▶ [AIM OF THE EXERCISE]: Give the number of lines in the records that include the word "most", and nothing besides.

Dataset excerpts
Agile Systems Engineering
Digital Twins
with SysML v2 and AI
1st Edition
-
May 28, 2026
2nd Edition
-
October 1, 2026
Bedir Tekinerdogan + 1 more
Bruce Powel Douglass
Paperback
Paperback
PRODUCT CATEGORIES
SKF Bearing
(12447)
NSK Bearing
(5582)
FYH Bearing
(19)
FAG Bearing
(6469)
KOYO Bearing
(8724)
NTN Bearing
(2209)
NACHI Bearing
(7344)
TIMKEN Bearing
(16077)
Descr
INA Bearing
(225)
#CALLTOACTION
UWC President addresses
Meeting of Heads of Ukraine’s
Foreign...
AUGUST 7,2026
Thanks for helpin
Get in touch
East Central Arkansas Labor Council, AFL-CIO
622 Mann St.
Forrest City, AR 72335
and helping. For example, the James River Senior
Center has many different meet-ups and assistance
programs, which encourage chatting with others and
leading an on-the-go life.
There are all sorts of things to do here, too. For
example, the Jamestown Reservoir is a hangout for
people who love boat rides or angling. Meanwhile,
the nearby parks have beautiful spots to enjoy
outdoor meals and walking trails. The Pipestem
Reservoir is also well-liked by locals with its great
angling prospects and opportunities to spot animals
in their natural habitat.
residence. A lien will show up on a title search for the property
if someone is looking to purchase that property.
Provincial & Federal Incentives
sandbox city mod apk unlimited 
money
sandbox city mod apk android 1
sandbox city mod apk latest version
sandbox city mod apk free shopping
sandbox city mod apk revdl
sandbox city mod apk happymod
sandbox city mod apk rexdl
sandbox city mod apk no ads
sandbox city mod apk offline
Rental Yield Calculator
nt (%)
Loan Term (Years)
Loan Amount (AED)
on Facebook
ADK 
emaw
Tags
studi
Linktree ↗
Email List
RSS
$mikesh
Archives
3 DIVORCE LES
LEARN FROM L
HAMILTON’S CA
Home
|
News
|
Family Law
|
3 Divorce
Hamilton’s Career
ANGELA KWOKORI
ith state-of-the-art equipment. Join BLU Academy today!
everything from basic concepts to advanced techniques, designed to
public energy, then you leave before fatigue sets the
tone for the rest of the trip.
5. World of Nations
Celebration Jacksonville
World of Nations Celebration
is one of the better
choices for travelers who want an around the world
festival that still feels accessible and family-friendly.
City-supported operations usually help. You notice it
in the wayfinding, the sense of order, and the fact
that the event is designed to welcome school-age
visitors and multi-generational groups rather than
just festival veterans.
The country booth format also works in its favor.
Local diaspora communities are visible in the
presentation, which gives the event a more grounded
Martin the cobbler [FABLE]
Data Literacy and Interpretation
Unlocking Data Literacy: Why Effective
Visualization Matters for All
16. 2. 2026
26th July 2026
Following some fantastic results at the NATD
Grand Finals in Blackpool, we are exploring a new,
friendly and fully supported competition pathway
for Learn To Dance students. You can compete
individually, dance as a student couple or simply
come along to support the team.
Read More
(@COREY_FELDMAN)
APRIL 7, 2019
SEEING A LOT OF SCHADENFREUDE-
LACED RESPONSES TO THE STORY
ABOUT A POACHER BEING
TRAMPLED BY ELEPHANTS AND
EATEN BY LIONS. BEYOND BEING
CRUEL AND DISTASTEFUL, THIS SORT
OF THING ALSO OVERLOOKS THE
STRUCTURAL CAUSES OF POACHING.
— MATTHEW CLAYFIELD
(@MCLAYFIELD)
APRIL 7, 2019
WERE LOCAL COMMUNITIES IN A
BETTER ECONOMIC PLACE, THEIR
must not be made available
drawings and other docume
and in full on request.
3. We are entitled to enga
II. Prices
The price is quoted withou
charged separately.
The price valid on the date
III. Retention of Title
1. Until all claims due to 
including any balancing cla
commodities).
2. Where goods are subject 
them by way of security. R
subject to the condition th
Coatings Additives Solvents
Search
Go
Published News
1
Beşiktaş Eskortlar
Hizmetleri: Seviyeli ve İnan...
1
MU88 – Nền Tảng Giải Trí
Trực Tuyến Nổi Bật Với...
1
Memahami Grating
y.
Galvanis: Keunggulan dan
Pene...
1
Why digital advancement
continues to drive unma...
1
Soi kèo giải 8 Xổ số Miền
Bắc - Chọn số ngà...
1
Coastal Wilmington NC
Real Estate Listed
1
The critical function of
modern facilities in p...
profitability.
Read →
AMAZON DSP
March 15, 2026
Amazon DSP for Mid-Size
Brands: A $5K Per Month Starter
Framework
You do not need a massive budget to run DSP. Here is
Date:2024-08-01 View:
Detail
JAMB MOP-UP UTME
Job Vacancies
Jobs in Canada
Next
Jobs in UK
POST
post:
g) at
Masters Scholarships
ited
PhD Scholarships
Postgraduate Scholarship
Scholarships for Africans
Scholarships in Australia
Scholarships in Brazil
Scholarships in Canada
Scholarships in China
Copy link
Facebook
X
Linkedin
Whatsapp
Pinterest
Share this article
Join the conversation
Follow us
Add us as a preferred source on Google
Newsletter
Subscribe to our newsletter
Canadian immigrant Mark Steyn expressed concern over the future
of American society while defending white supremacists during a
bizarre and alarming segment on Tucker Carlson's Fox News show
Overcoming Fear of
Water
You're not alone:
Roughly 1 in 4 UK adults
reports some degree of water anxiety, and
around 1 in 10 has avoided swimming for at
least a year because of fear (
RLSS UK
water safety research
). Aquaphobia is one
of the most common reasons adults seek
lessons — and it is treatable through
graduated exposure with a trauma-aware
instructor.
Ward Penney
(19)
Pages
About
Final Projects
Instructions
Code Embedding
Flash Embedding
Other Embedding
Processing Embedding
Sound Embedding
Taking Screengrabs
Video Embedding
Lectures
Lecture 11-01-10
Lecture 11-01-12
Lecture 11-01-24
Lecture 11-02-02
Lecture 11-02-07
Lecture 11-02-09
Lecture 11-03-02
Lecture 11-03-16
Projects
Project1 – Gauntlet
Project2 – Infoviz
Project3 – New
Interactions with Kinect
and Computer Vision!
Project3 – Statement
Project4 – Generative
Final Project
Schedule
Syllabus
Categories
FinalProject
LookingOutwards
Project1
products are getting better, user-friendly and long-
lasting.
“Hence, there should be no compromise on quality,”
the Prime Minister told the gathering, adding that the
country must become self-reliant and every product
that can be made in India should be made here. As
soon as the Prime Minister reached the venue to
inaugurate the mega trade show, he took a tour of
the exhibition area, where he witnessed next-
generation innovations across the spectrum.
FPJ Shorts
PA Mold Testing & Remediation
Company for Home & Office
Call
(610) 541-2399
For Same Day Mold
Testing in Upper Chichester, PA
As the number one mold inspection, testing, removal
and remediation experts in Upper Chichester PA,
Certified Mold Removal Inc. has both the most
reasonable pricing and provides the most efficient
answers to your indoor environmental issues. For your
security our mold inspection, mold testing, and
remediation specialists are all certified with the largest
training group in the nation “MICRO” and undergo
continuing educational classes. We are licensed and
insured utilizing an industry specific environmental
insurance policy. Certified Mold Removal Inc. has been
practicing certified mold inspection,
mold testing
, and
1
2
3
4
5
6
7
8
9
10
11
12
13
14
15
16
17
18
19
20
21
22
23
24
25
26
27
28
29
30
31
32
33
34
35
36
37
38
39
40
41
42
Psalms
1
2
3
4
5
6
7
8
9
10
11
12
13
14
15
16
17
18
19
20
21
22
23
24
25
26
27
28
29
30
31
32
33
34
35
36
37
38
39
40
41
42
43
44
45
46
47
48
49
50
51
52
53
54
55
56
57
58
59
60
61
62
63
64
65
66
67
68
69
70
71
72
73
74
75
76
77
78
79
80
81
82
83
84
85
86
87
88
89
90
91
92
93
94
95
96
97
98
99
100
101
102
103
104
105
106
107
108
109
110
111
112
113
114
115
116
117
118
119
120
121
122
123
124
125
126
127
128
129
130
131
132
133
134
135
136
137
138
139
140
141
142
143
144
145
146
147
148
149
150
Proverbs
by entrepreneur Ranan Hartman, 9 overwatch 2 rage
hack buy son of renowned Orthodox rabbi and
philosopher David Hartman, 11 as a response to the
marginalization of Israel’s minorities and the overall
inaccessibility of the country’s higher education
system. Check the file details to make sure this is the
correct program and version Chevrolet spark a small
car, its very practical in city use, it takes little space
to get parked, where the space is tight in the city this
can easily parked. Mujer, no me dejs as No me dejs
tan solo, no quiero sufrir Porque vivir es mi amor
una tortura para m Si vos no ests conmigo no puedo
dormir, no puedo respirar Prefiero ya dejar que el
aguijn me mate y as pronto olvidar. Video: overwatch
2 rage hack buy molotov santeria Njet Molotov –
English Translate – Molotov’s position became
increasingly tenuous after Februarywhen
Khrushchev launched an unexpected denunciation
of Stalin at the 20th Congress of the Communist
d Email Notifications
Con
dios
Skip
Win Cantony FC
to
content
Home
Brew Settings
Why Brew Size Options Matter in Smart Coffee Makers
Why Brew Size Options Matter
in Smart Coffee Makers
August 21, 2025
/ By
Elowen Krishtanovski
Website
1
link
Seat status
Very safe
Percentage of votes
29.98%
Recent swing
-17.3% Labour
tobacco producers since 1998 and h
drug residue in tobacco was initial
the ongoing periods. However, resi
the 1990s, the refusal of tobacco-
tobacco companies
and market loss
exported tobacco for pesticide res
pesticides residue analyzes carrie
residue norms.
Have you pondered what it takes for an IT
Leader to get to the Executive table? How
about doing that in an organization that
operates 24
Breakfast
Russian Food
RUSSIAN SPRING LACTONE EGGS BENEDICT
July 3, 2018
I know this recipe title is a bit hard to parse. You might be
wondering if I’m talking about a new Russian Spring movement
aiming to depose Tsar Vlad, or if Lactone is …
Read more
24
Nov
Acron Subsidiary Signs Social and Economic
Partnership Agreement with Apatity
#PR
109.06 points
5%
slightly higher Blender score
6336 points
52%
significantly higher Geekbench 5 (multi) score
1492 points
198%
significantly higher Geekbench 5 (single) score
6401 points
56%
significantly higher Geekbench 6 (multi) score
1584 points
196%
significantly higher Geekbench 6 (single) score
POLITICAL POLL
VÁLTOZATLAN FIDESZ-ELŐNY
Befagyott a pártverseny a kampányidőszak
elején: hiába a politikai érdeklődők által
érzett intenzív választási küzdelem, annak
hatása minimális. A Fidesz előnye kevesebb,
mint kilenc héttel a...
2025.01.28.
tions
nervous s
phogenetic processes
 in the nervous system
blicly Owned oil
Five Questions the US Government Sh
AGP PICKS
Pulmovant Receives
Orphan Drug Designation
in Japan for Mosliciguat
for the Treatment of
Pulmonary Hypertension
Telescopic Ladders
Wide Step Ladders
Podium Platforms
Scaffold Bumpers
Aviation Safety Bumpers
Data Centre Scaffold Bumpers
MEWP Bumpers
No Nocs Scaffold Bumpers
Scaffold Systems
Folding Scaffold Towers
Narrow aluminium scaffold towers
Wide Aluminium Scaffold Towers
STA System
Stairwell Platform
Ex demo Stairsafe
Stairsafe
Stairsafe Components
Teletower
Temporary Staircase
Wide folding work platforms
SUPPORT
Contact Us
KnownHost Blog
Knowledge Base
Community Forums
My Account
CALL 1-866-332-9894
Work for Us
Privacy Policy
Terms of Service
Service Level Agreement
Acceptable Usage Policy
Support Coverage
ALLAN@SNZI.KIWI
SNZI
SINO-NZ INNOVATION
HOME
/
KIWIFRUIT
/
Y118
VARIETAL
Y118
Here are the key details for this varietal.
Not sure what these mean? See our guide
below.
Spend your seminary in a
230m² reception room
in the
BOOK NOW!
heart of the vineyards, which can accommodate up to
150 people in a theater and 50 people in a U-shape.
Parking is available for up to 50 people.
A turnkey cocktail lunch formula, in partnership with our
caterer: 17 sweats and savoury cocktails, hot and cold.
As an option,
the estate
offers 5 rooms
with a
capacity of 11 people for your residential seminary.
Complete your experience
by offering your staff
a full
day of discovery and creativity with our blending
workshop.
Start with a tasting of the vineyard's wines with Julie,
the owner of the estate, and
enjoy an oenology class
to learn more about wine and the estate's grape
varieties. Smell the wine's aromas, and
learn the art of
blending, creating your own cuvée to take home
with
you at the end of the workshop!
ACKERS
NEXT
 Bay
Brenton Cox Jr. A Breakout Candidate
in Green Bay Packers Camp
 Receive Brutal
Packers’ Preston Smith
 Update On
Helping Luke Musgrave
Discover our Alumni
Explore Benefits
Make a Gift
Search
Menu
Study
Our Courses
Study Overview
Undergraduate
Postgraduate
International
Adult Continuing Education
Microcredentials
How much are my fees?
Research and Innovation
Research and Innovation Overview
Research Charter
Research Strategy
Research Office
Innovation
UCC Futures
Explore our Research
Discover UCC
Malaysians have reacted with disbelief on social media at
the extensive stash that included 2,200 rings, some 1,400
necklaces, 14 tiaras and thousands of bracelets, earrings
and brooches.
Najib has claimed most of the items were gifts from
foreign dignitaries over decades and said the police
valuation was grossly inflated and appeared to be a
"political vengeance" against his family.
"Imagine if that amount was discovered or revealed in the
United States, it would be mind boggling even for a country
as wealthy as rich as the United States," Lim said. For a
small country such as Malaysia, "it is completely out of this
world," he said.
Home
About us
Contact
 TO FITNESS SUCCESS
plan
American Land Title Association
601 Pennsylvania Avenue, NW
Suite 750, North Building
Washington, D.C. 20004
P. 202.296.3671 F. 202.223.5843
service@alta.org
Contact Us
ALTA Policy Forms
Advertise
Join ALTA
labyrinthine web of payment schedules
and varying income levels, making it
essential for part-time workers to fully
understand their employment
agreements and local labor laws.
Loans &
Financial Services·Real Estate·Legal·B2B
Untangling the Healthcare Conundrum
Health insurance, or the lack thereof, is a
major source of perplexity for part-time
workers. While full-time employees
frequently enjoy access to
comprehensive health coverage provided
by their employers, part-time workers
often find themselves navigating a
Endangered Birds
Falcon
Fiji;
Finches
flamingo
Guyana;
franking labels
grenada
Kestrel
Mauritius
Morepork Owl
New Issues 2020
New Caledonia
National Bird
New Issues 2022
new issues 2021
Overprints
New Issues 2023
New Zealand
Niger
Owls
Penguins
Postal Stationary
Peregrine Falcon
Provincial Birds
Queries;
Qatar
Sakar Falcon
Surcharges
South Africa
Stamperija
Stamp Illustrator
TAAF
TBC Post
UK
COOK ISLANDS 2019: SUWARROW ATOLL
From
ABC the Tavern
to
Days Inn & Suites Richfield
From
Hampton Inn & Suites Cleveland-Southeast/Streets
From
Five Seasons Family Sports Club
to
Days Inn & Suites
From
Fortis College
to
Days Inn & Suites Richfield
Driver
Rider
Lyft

▶ [REPLY TO THE TASK]: 4